Wednesday 31 October 2007

Fabulous flora

I’ve been thinking about how different and strange the plants in Australia must have seemed to German eyes. I’ve written about how odd the greenness and lushness of European and Midwestern American foliage appeared to my eyes. Similarly Australia’s native forests must have disconcerted many on arrival.



In the spareness of much native flora, there is an elusive beauty. There is the appreciation of the many shades of subtle green. There are the sometimes astonishing changes with season. There are the distinct beauties of texture (new bark versus old bark, fruiting nuts and dried cases, fluffy flowers), form (sinuous curves, twiggy outcrops, reaching for the sky) and there are the changing colours of leaf, bark and flower.
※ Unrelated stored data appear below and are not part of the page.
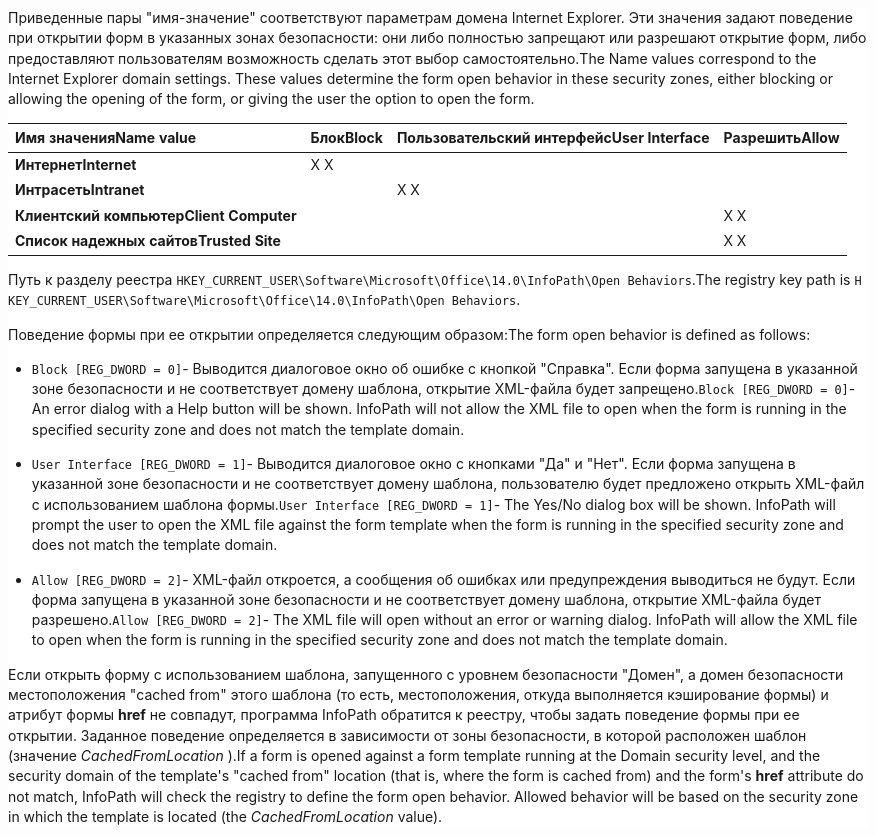 <span data-ttu-id="19a11-p129">Приведенные пары "имя-значение" соответствуют параметрам домена Internet Explorer. Эти значения задают поведение при открытии форм в указанных зонах безопасности: они либо полностью запрещают или разрешают открытие форм, либо предоставляют пользователям возможность сделать этот выбор самостоятельно.</span><span class="sxs-lookup"><span data-stu-id="19a11-p129">The Name values correspond to the Internet Explorer domain settings. These values determine the form open behavior in these security zones, either blocking or allowing the opening of the form, or giving the user the option to open the form.</span></span>
  
|<span data-ttu-id="19a11-311">**Имя значения**</span><span class="sxs-lookup"><span data-stu-id="19a11-311">**Name value**</span></span>|<span data-ttu-id="19a11-312">**Блок**</span><span class="sxs-lookup"><span data-stu-id="19a11-312">**Block**</span></span>|<span data-ttu-id="19a11-313">**Пользовательский интерфейс**</span><span class="sxs-lookup"><span data-stu-id="19a11-313">**User Interface**</span></span>|<span data-ttu-id="19a11-314">**Разрешить**</span><span class="sxs-lookup"><span data-stu-id="19a11-314">**Allow**</span></span>|
|:-----|:-----|:-----|:-----|
|<span data-ttu-id="19a11-315">**Интернет**</span><span class="sxs-lookup"><span data-stu-id="19a11-315">**Internet**</span></span> <br/> |<span data-ttu-id="19a11-316">X </span><span class="sxs-lookup"><span data-stu-id="19a11-316">X</span></span>  <br/> |||
|<span data-ttu-id="19a11-317">**Интрасеть**</span><span class="sxs-lookup"><span data-stu-id="19a11-317">**Intranet**</span></span> <br/> ||<span data-ttu-id="19a11-318">X </span><span class="sxs-lookup"><span data-stu-id="19a11-318">X</span></span>  <br/> ||
|<span data-ttu-id="19a11-319">**Клиентский компьютер**</span><span class="sxs-lookup"><span data-stu-id="19a11-319">**Client Computer**</span></span> <br/> |||<span data-ttu-id="19a11-320">X </span><span class="sxs-lookup"><span data-stu-id="19a11-320">X</span></span>  <br/> |
|<span data-ttu-id="19a11-321">**Список надежных сайтов**</span><span class="sxs-lookup"><span data-stu-id="19a11-321">**Trusted Site**</span></span> <br/> |||<span data-ttu-id="19a11-322">X </span><span class="sxs-lookup"><span data-stu-id="19a11-322">X</span></span>  <br/> |
   
<span data-ttu-id="19a11-323">Путь к разделу реестра `HKEY_CURRENT_USER\Software\Microsoft\Office\14.0\InfoPath\Open Behaviors`.</span><span class="sxs-lookup"><span data-stu-id="19a11-323">The registry key path is `HKEY_CURRENT_USER\Software\Microsoft\Office\14.0\InfoPath\Open Behaviors`.</span></span>

<span data-ttu-id="19a11-324">Поведение формы при ее открытии определяется следующим образом:</span><span class="sxs-lookup"><span data-stu-id="19a11-324">The form open behavior is defined as follows:</span></span>
  
- <span data-ttu-id="19a11-p130">`Block [REG_DWORD = 0]`- Выводится диалоговое окно об ошибке с кнопкой "Справка". Если форма запущена в указанной зоне безопасности и не соответствует домену шаблона, открытие XML-файла будет запрещено.</span><span class="sxs-lookup"><span data-stu-id="19a11-p130">`Block [REG_DWORD = 0]`- An error dialog with a Help button will be shown. InfoPath will not allow the XML file to open when the form is running in the specified security zone and does not match the template domain.</span></span> 
    
- <span data-ttu-id="19a11-p131">`User Interface [REG_DWORD = 1]`- Выводится диалоговое окно с кнопками "Да" и "Нет". Если форма запущена в указанной зоне безопасности и не соответствует домену шаблона, пользователю будет предложено открыть XML-файл с использованием шаблона формы.</span><span class="sxs-lookup"><span data-stu-id="19a11-p131">`User Interface [REG_DWORD = 1]`- The Yes/No dialog box will be shown. InfoPath will prompt the user to open the XML file against the form template when the form is running in the specified security zone and does not match the template domain.</span></span> 
    
- <span data-ttu-id="19a11-p132">`Allow [REG_DWORD = 2]`- XML-файл откроется, а сообщения об ошибках или предупреждения выводиться не будут. Если форма запущена в указанной зоне безопасности и не соответствует домену шаблона, открытие XML-файла будет разрешено.</span><span class="sxs-lookup"><span data-stu-id="19a11-p132">`Allow [REG_DWORD = 2]`- The XML file will open without an error or warning dialog. InfoPath will allow the XML file to open when the form is running in the specified security zone and does not match the template domain.</span></span> 
    
<span data-ttu-id="19a11-p133">Если открыть форму с использованием шаблона, запущенного с уровнем безопасности "Домен", а домен безопасности местоположения "cached from" этого шаблона (то есть, местоположения, откуда выполняется кэширование формы) и атрибут формы **href** не совпадут, программа InfoPath обратится к реестру, чтобы задать поведение формы при ее открытии. Заданное поведение определяется в зависимости от зоны безопасности, в которой расположен шаблон (значение  *CachedFromLocation*  ).</span><span class="sxs-lookup"><span data-stu-id="19a11-p133">If a form is opened against a form template running at the Domain security level, and the security domain of the template's "cached from" location (that is, where the form is cached from) and the form's **href** attribute do not match, InfoPath will check the registry to define the form open behavior. Allowed behavior will be based on the security zone in which the template is located (the  *CachedFromLocation*  value).</span></span>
I have to interject here a family anecdote about my grandparents’ trip to America in the 1960s. They visited relatives on the East Coast and also spent some time in Texas. Taken touring there by a local, all the gum trees were pointed out to them with great pride as “you probably ain’t used to our eucalypts.” The Texan gentleman refused to believe my grandfather’s assertions that eucalypts are native to Australia and that he indeed was used to them.
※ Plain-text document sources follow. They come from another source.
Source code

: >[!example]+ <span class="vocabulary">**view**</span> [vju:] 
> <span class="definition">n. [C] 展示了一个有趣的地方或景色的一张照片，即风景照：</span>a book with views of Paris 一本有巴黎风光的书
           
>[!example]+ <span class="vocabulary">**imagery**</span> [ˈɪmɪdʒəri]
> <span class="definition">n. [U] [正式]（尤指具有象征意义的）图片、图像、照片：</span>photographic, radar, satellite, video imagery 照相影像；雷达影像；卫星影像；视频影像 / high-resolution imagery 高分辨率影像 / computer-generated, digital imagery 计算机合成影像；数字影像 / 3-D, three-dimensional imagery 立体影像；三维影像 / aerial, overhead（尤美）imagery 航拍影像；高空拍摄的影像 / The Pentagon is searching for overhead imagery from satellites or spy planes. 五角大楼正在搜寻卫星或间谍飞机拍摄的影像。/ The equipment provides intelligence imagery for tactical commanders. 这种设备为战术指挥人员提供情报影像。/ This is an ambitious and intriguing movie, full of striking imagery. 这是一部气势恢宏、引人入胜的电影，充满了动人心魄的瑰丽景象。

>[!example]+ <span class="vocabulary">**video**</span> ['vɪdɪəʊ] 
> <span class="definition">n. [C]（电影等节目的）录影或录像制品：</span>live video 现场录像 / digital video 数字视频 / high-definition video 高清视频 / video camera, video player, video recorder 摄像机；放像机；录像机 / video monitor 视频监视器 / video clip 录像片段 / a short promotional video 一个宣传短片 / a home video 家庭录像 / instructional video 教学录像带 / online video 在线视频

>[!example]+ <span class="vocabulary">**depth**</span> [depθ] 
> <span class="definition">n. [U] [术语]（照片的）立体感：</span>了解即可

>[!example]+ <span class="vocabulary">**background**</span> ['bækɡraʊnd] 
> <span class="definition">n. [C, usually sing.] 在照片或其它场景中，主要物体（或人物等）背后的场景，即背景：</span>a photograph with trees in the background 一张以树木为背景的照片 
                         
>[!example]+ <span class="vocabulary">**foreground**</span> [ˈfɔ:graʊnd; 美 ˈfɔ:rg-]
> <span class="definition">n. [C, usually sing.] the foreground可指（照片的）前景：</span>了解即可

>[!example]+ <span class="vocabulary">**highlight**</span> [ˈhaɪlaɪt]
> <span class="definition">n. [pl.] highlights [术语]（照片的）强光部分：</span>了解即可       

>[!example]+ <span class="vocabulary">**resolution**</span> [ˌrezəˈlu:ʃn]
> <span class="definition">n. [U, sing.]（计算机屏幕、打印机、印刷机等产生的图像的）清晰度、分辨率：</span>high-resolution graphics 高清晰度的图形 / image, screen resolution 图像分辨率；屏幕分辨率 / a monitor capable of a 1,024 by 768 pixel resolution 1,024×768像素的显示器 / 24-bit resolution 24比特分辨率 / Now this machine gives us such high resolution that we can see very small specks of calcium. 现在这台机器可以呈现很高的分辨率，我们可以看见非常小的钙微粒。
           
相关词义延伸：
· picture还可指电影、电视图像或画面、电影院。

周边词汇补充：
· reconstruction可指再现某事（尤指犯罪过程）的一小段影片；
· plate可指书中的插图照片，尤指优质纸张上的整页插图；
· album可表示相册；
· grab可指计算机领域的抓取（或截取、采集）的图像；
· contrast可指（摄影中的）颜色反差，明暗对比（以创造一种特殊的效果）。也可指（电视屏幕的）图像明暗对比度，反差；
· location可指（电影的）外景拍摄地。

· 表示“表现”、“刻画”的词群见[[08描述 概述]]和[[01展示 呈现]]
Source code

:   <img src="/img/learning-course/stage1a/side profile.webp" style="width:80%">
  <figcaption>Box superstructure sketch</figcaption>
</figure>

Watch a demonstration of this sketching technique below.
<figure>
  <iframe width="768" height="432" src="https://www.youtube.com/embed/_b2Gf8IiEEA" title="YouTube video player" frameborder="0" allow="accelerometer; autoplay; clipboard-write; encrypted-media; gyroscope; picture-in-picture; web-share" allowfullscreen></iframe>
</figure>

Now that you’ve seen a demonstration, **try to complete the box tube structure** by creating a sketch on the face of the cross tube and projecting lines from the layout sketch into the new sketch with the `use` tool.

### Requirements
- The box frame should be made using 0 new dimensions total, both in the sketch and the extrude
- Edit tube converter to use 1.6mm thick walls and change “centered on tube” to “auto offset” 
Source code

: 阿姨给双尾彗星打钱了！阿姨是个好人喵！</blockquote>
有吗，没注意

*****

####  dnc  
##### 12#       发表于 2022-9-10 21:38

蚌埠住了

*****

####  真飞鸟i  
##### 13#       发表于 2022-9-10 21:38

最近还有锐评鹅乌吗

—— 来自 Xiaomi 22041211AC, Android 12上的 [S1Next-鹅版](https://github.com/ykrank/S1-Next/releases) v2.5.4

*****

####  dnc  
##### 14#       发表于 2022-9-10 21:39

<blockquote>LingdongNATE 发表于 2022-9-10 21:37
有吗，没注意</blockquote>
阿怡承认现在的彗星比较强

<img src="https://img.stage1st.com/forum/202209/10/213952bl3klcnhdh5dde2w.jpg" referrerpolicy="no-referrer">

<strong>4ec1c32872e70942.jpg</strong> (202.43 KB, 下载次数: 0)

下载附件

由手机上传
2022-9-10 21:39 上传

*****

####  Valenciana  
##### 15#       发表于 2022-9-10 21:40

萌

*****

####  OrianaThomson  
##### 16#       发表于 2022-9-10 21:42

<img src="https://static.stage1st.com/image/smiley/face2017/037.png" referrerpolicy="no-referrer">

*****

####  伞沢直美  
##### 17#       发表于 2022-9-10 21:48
Every year the lemon scented gum in our garden changes almost overnight. One day it is a stately brown clad matron. The next it seems to burst out of its skin, shrugging pinkish bark off in tatters to reveal pure ivory flesh which shades to green in the sunlight. Then slowly over months, it shrouds itself again.

These changes have become part of the fabric of our lives but the first cycle was astonishing. Imagine if you had never seen such changes. All trees changes with seasons but many trees here are not deciduous. If they lose leaves, it is often linked to available water, not temperature. Many trees that are deciduous elsewhere are not so here. And many native trees do look sparse as they struggle to conserve moisture in narrow waxy leaves or spines.